Старик удивленно покачал головой:
– «Золотые россыпи»!.. И где научился намеками разговаривать? Вам предстоит, мальчики, на этих россыпях сызнова жизнь начинать – строгую, серьезную. Тут, может, и мой совет будет на пользу…
Он вдруг засуетился и поспешно встал, почти оттолкнув стакан; чайная ложечка пронзительно задребезжала.
– Мальчики… Может, вы и не знаете до сей поры? Вас-то ведь приняли! Помудрили и приняли на рабфак-то! Пятеро вас вроде бы в кандидатах были, и все пятеро теперь зачислены.
Мы тоже встали из-за стола. Чайная ложечка затихла.
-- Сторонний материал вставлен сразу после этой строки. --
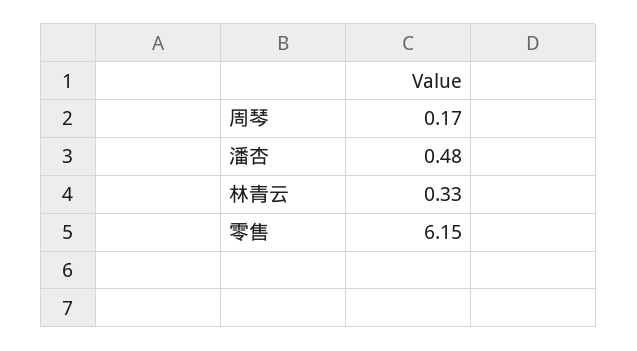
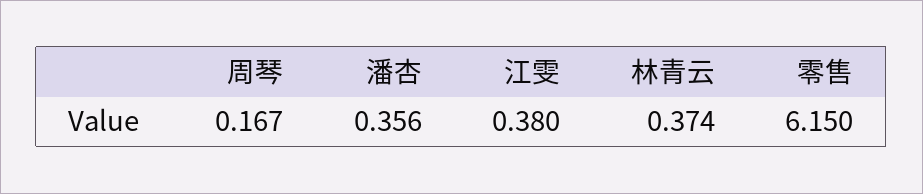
  {
    "周琴": 0.167,
-   "潘杏": 0.48,
+   "潘杏": 0.356,
-   "林青云": 0.33,
+   "林青云": 0.374,
-   "零售": 6.15
+   "零售": 6.15,
+   "江雯": 0.38
  }

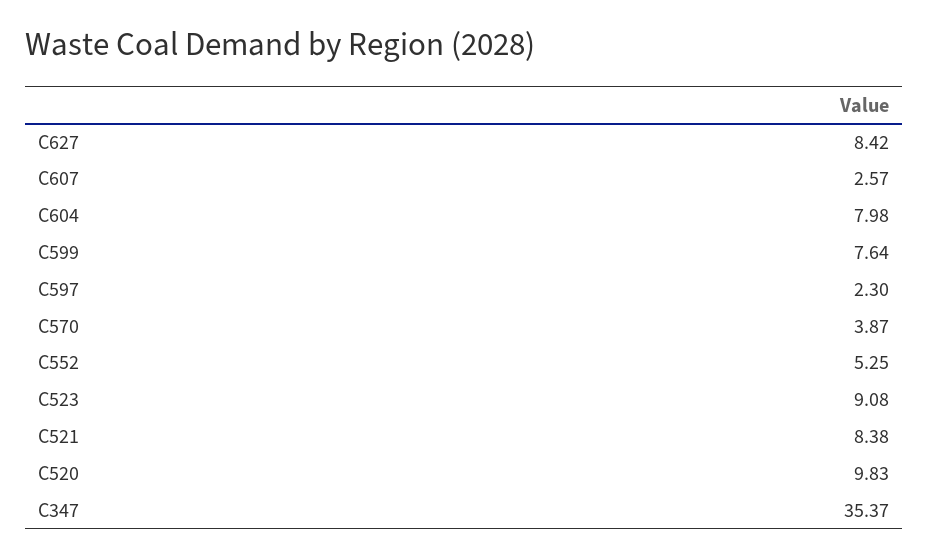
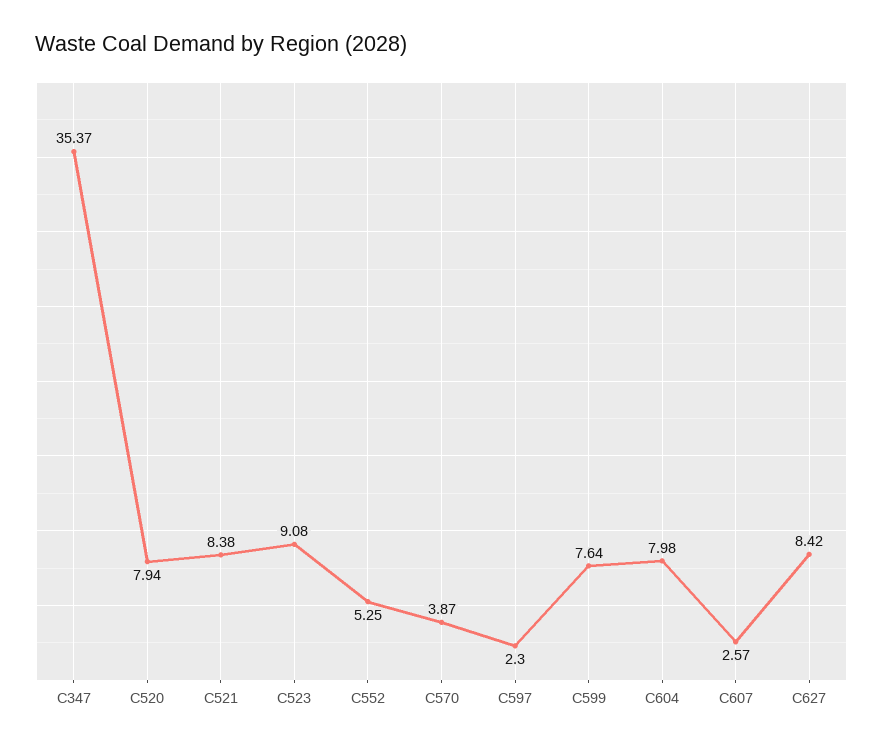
  {
    "C627": 8.42,
    "C607": 2.57,
    "C604": 7.98,
    "C599": 7.64,
    "C597": 2.3,
    "C570": 3.87,
    "C552": 5.25,
    "C523": 9.08,
    "C521": 8.38,
-   "C520": 9.83,
+   "C520": 7.94,
    "C347": 35.37
  }

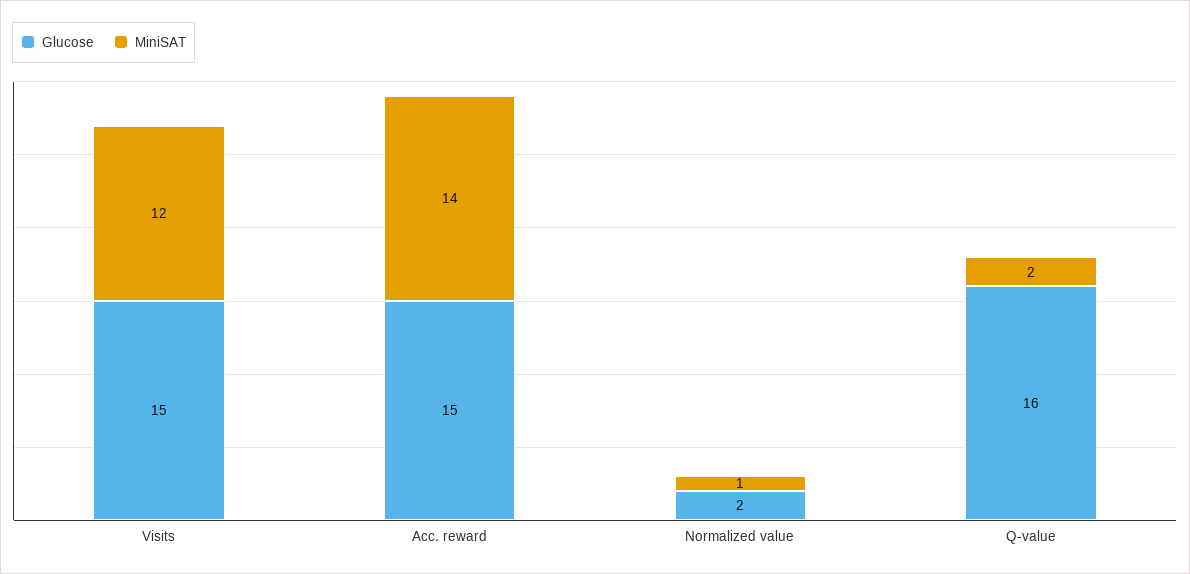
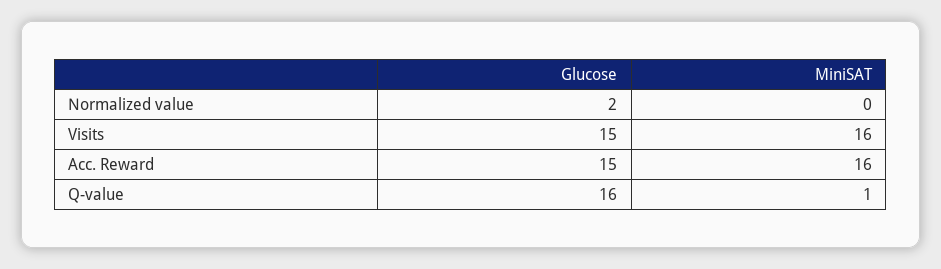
  {
    "Glucose": {
      "Visits": 15,
      "Acc. reward": 15,
      "Normalized value": 2,
      "Q-value": 16
    },
    "MiniSAT": {
-     "Visits": 12,
+     "Visits": 16,
-     "Acc. reward": 14,
+     "Acc. reward": 16,
-     "Normalized value": 1,
+     "Normalized value": 0,
-     "Q-value": 2
+     "Q-value": 1
    }
  }

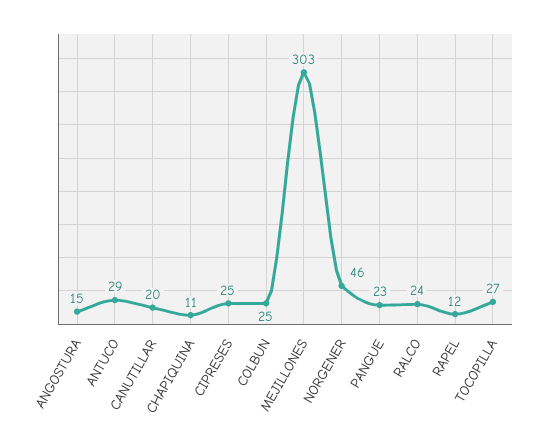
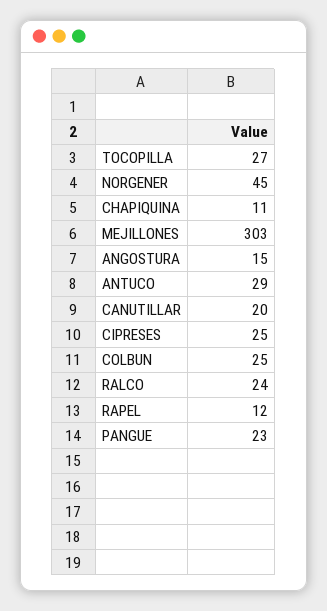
  {
    "ANGOSTURA": 15,
    "ANTUCO": 29,
    "CANUTILLAR": 20,
    "CHAPIQUINA": 11,
    "CIPRESES": 25,
    "COLBUN": 25,
    "MEJILLONES": 303,
-   "NORGENER": 46,
+   "NORGENER": 45,
    "PANGUE": 23,
    "RALCO": 24,
    "RAPEL": 12,
    "TOCOPILLA": 27
  }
Самовар увлеченно посвистывал, и в тишине был слышен только его веселый голосок.
– Это она, – взволнованно прошептал Филиппыч, – Да, только она!..
Дедушка ступил к окну, поднял руку и отодвинул штору. Он отодвинул ее рывком – и словно бы вытряхнул на стекло, волшебник, золотистую россыпь огней. Им не было числа, они текли и дробились, тлели, вспыхивали и яростно разгорались – беспокойные, жаркие огни Москвы.